An optical phantom enables dynamic changes in the physiological state of muscles, the brain, and blood flow to be measured. The medical diagnostic and treatment equipment that utilizes light is usually applied in order to establish the location of diseased tissue regions, diagnose the presence or absence of such a diseased tissue region, and treat diseased tissue regions. For the development of these equipments, their effectiveness may be accurately evaluated based on the present invention in simulating the human body and other living bodies optically and also various diseased parts and tissue functions. Moreover, a method for producing the optical phantom is shown in this invention.
The phantom layers of resin having a space portion inside where the liquid phantom is allowed to flow enables the simulation of the functional and diseased parts of a living human or animal body. Supplying specific liquid phantoms to the space portions allows for the simulation of the following dynamic change of physiological states. This invention enables evaluation of the effectiveness of such diagnostic and treatment systems. Moreover, by using a female mold to form at least one phantom layer on the base, the space portion is easily formed within the layers. Therefore, it is possible to readily form phantoms of any type, meaning that the invention is suitable for use in medical diagnosis and treatment.

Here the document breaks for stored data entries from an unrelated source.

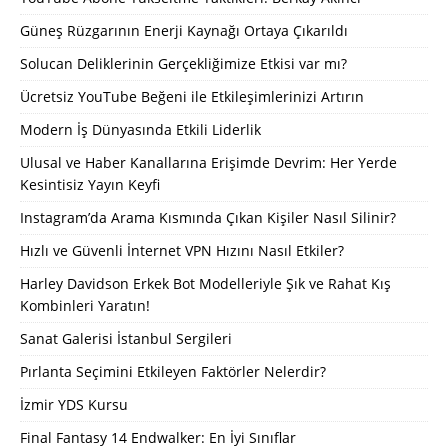
Güneş Rüzgarının Enerji Kaynağı Ortaya Çıkarıldı
Solucan Deliklerinin Gerçekliğimize Etkisi var mı?
Ücretsiz YouTube Beğeni ile Etkileşimlerinizi Artırın
Modern İş Dünyasında Etkili Liderlik
Ulusal ve Haber Kanallarına Erişimde Devrim: Her Yerde
Kesintisiz Yayın Keyfi
Instagram’da Arama Kısmında Çıkan Kişiler Nasıl Silinir?
Hızlı ve Güvenli İnternet VPN Hızını Nasıl Etkiler?
Harley Davidson Erkek Bot Modelleriyle Şık ve Rahat Kış
Kombinleri Yaratın!
Sanat Galerisi İstanbul Sergileri
Pırlanta Seçimini Etkileyen Faktörler Nelerdir?
İzmir YDS Kursu
Final Fantasy 14 Endwalker: En İyi Sınıflar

The figure shows an optical phantom (1) simulating a human head according to an embodiment of the present invention. With reference to the drawing, the optical phantom consists of a base (2), a plurality of phantom layers (3) stacked on the surface of the base, some of the phantom layers being provided with a space portion (4). The optical phantom also has an inlet conduit (5) and an outlet conduit (6), with each of the conduits communicating with the space portion and opening to the outside of the phantom.
The base consists of a ring (21) and a cross-shaped reinforcement portion (22), and is made up of a synthetic resin. The base may be composed of another material and be configured differently.
The phantom layers stacked on the base consist of five phantom layers (31) to (35). The innermost layer (first phantom layer) simulates white matter, and the next layer, second phantom layer (32), simulates gray matter. The third phantom layer (33) simulates cerebrospinal fluid, the fourth phantom layer (34) simulates a skull, and the outermost layer (35) simulates the skin covering the skull.
Titanium oxide particles, ink, dye, and others were added to the epoxy resin or polyester resin base material of the phantom layers to impart to the layers the different optical properties specific to each of the layers representing the respective parts of the head. The feel of skin can be obtained by using a flexible resin such as silicone rubber to form the fifth phantom layer.
At least one of the phantom layers is provided with a space portion at a location where it can simulate functional parts of physiological tissue activity or diseased parts, and the inlet and outlet conduits simulating blood vessels that connect the space portion to the outside of the head phantom. By selecting a phantom liquid that simulates a diseased portion or physiological tissue activity and using an external circulation system (not shown) to circulate the liquid through the space portion via the inlet conduit and outlet conduit, it is possible to simulate changes in blood flow accompanying muscle and brain activity, and to simulate other liquids, consequently making it possible to optically measure dynamic changes of physiological states simulated within the phantom.
Thus, by providing the optical phantom with space portions in accordance with the present invention, it is possible to simulate a diseased portion or dynamic portion taking place in a part of a living human or animal body. In addition, it is also possible to use the flow of phantom liquid into the space portion to simulate and optically measure dynamic changes of physiological states such as, for example, blood flow changes, changes in oxygen flow in tissues, and changes in cellular sugar content.